◆ **Task item**: Every line below between the one holding "nose: (596, 816)" and the one holding "neck: (421, 344)", inclusive, should be copied exactly, and no other line.

(Skeletal landmark data)
++++++++++++++++++++
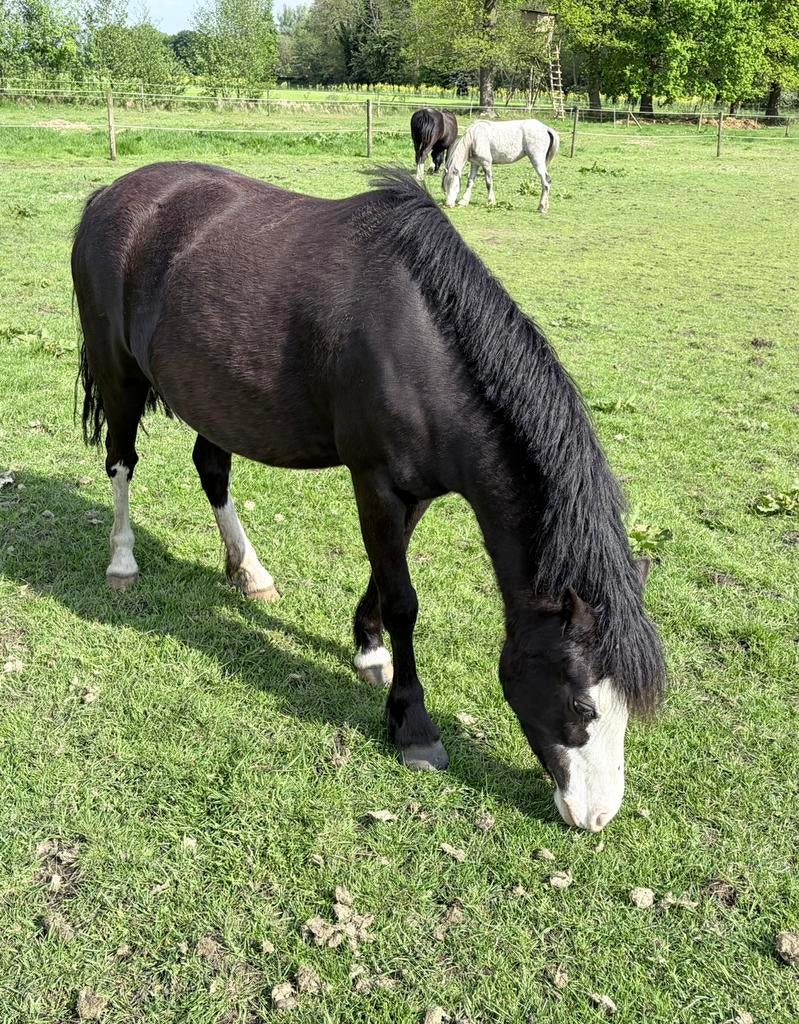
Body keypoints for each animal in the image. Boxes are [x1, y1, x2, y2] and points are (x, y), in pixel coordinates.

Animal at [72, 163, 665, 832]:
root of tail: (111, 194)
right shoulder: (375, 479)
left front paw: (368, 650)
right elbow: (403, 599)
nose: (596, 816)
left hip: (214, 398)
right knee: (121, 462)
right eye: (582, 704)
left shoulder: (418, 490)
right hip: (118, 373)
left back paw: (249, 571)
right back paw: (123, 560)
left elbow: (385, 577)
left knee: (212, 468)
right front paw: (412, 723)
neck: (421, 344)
++++++++++++++++++++
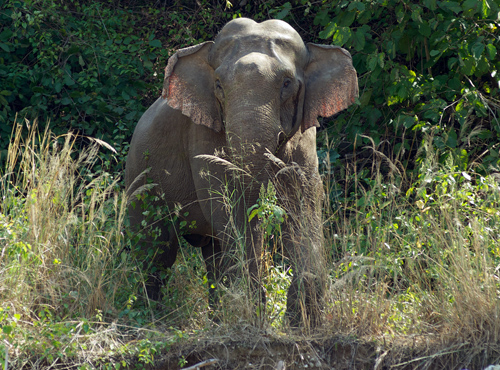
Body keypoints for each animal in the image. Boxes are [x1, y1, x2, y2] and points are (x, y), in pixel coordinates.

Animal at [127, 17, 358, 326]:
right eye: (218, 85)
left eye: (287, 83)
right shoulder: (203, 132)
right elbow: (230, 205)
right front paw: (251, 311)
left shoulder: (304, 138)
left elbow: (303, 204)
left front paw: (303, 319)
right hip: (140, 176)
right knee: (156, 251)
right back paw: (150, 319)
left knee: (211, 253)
++++++++++++++++++++
◆ **Task output**:
nose: (596, 816)
left hip: (214, 398)
right knee: (121, 462)
right eye: (582, 704)
left shoulder: (418, 490)
right hip: (118, 373)
left back paw: (249, 571)
right back paw: (123, 560)
left elbow: (385, 577)
left knee: (212, 468)
right front paw: (412, 723)
neck: (421, 344)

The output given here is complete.